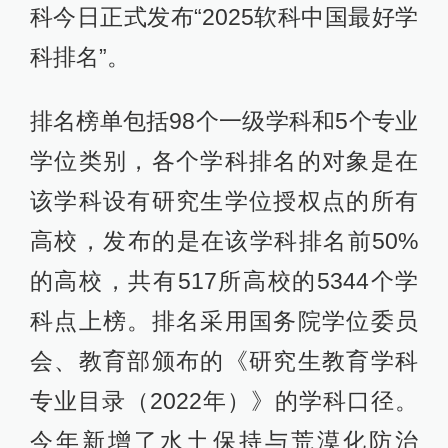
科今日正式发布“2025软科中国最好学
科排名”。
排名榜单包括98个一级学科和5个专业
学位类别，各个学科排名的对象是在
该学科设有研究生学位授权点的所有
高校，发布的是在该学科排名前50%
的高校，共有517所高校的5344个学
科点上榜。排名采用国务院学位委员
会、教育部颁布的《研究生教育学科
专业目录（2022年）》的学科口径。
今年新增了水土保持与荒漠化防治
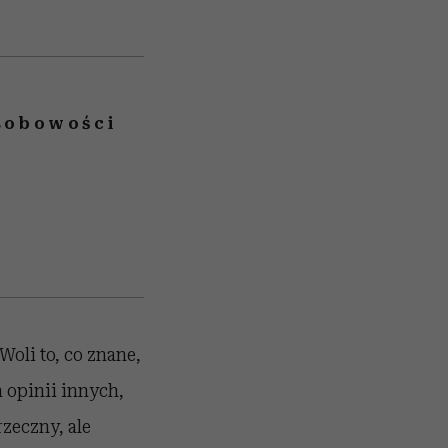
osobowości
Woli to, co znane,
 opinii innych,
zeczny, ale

- **Work instruction**:
Give the listing again word for word. Skip any pictures.

- **Response**:
科今日正式发布“2025软科中国最好学
科排名”。
排名榜单包括98个一级学科和5个专业
学位类别，各个学科排名的对象是在
该学科设有研究生学位授权点的所有
高校，发布的是在该学科排名前50%
的高校，共有517所高校的5344个学
科点上榜。排名采用国务院学位委员
会、教育部颁布的《研究生教育学科
专业目录（2022年）》的学科口径。
今年新增了水土保持与荒漠化防治
osobowości
Woli to, co znane,
 opinii innych,
zeczny, ale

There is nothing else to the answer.